- The Washington Times - Monday, June 8, 2015

President Obama scoffed at the “individual district court judge” who blocked his deportation amnesty, insisting Monday that he still believes his policy is legal despite repeated legal setbacks and vowing to push ahead where he can on aiding illegal immigrants.

But Mr. Obama said he’ll abide by Judge Andrew S. Hanen’s injunction — which has since been tentatively upheld by a federal appeals court — because that’s the way the system works.

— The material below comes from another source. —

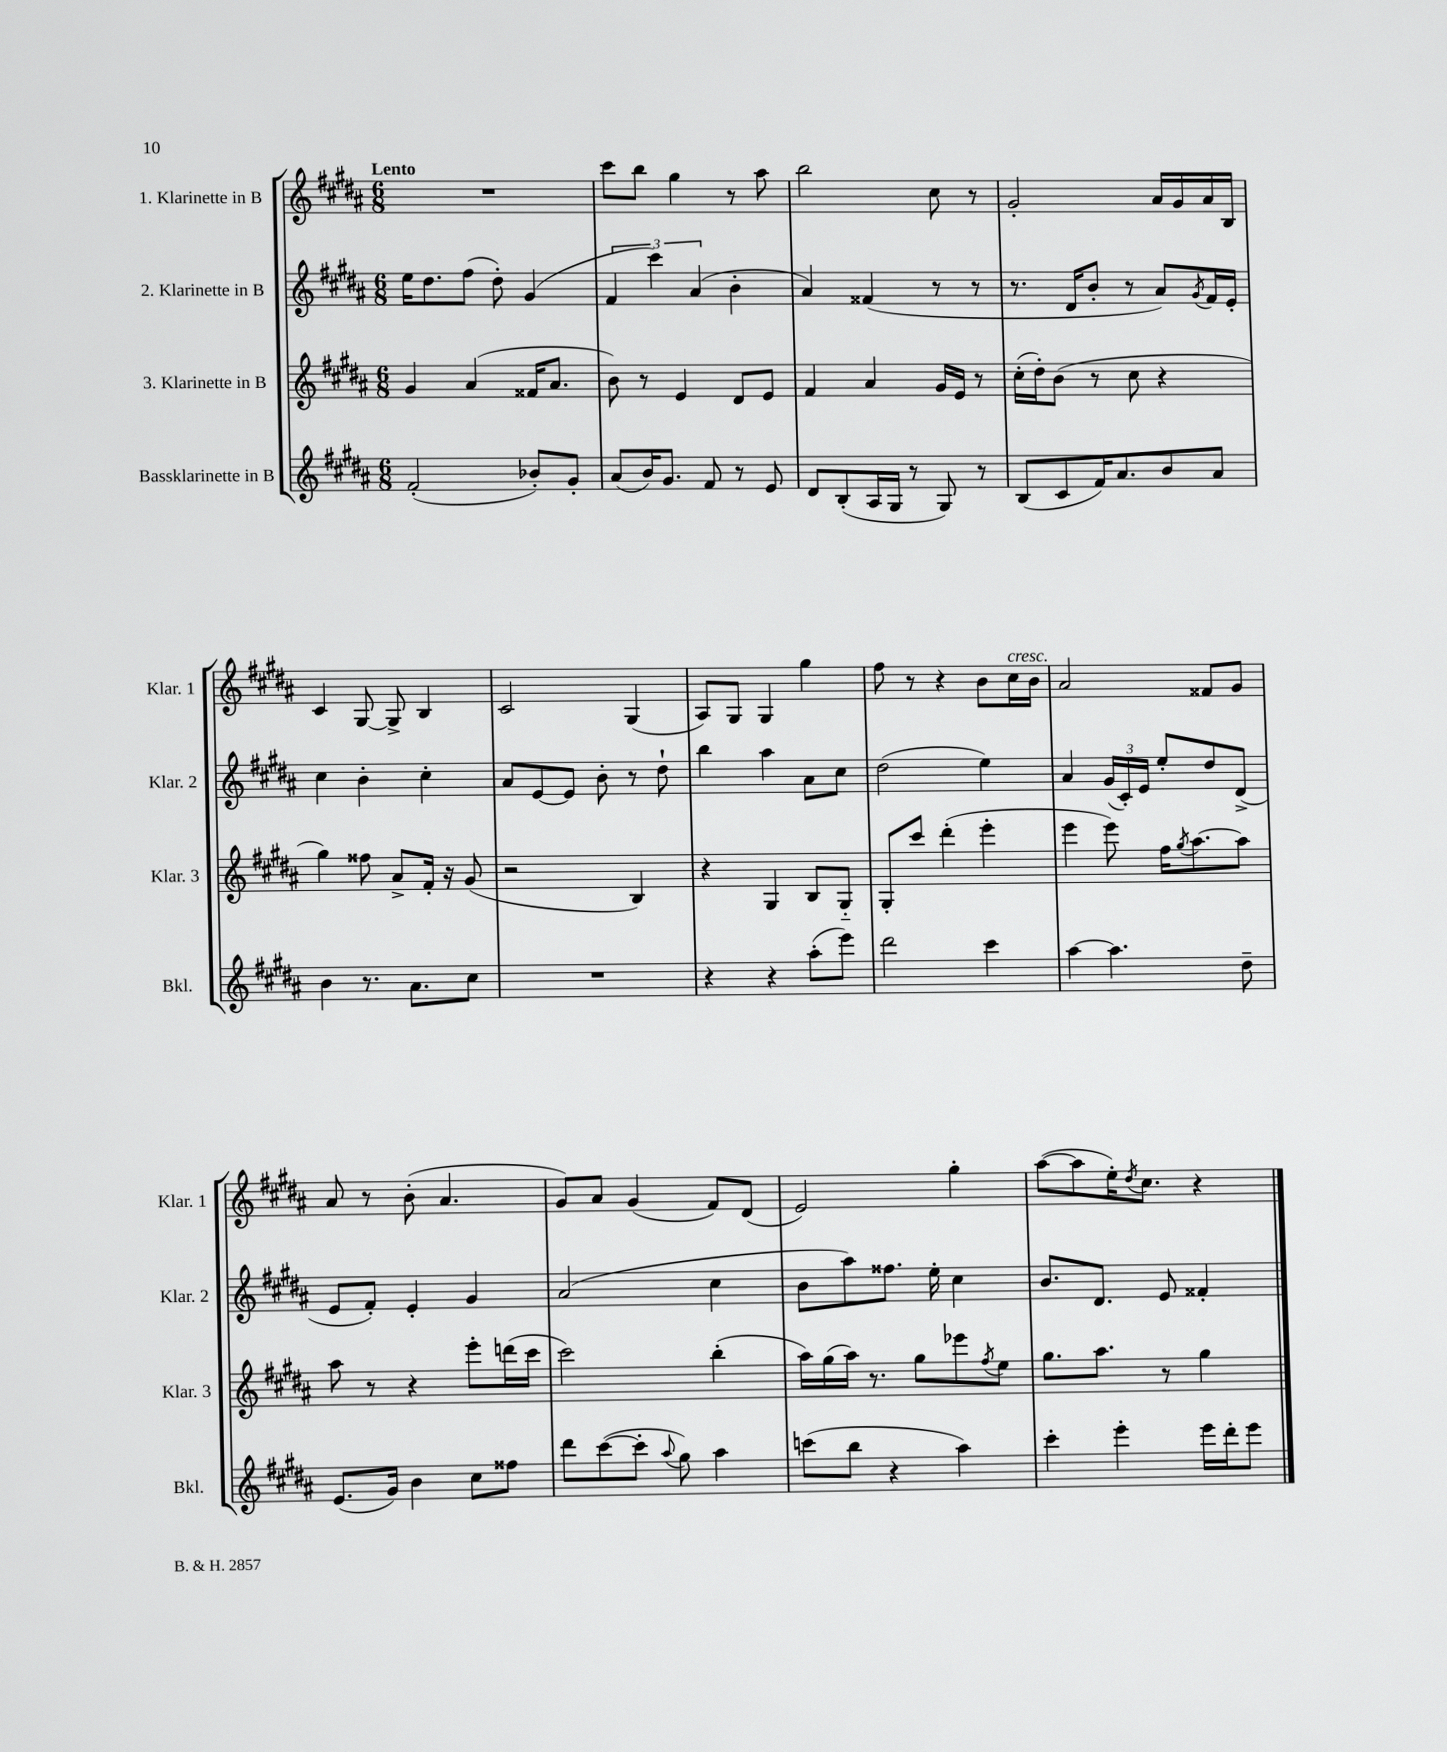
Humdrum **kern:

“Even if it’s an individual district court judge who is making this determination, we’ve got to go through the process to challenge it. And until we get clarity there, I don’t want to bring people in, have them apply and jump through a lot of hoops only to have it deferred and delayed further,” the president said during a press conference at the conclusion of the G-7 summit.

Judge Hanen halted Mr. Obama’s amnesty on Feb. 16, ruling that the president’s policy to grant three-year work permits and legal documents to as many as 5 million illegal immigrants was big enough that it should have gone through public notice and comment under the terms of federal law.

The administration appealed Judge Hanen’s injunction and asked for an immediate stay, but the appeals court rejected that request and Mr. Obama decided not to go to the Supreme Court for a stay — a move that has drawn fire from immigrant-rights advocates who say he’s not being aggressive enough in defending his policy.

“I am convinced that what we’re doing is lawful and our lawyers are convinced what we are doing is lawful,” Mr. Obama said, though he said strategically it didn’t make sense to begin accepting applications until the courts make a final ruling.

The Homeland Security Department has admitted that it broke Judge Hanen’s injunction, though officials say it was inadvertent and the result of a technical glitch that they say has been fixed.

Judge Hanen is pondering what punishment to levy, if any, against the administration for the violation.

Mr. Obama said that while the amnesty case is proceeding, he will continue to pursue all of this other options for helping illegal immigrants.

“We’re being as aggressive as we can legally,” he said.